> MATERIAL PROVIDED
————————

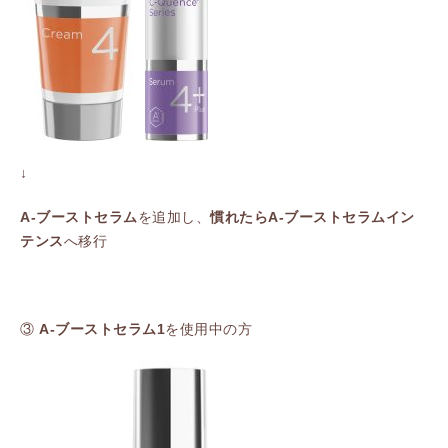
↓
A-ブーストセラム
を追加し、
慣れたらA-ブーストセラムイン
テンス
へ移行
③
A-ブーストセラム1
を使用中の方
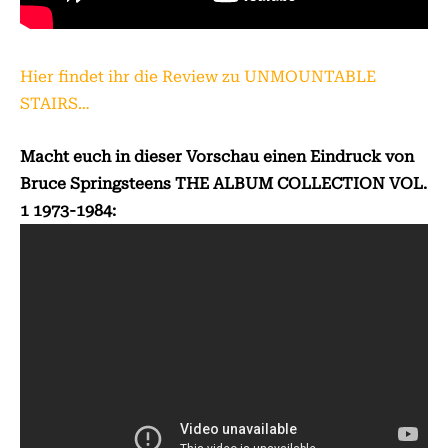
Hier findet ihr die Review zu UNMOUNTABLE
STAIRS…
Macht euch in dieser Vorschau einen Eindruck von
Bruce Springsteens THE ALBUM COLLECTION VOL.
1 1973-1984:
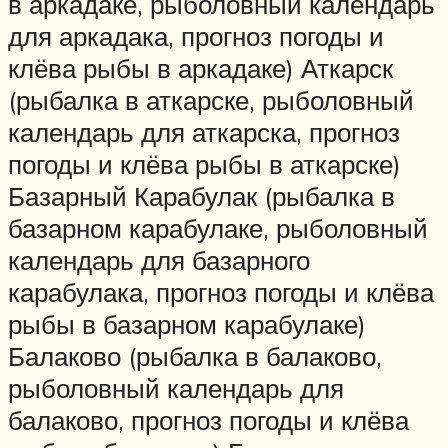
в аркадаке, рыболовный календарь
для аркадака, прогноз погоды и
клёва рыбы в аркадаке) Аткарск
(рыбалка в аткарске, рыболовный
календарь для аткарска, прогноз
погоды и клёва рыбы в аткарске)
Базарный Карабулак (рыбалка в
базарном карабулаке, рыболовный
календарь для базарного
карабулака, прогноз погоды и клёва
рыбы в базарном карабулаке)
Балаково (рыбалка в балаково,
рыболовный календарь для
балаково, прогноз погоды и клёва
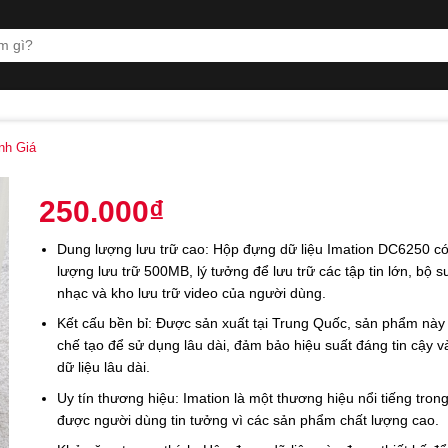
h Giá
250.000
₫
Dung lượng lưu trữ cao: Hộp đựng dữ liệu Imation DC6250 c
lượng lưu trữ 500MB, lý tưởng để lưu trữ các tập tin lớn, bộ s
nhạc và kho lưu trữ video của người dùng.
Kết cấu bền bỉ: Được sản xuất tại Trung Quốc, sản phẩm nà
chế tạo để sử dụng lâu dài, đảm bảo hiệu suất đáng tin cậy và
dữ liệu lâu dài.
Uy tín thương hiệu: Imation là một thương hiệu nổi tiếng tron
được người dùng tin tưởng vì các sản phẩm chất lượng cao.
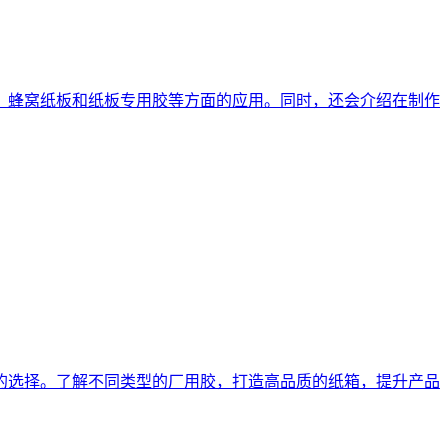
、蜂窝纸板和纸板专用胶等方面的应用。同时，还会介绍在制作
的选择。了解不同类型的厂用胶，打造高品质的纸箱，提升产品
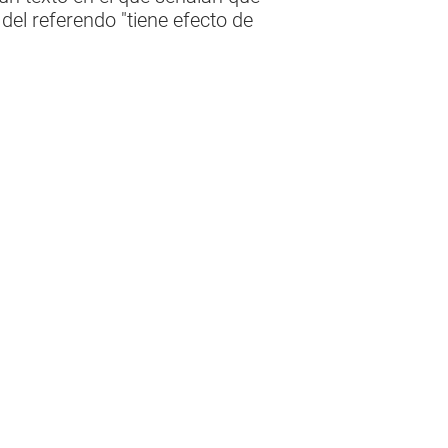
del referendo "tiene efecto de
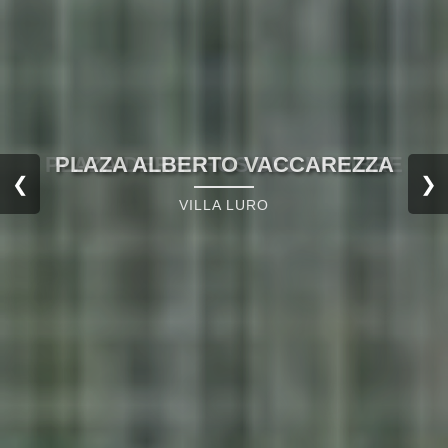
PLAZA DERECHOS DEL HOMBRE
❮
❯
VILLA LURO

————————

> EXERCISE GOAL
Pick out every line of the material that contains the word "phẩm", and treat uppercase and lowercase letters as distinct.

> ANSWER AREA
Kết cấu bền bỉ: Được sản xuất tại Trung Quốc, sản phẩm nà
được người dùng tin tưởng vì các sản phẩm chất lượng cao.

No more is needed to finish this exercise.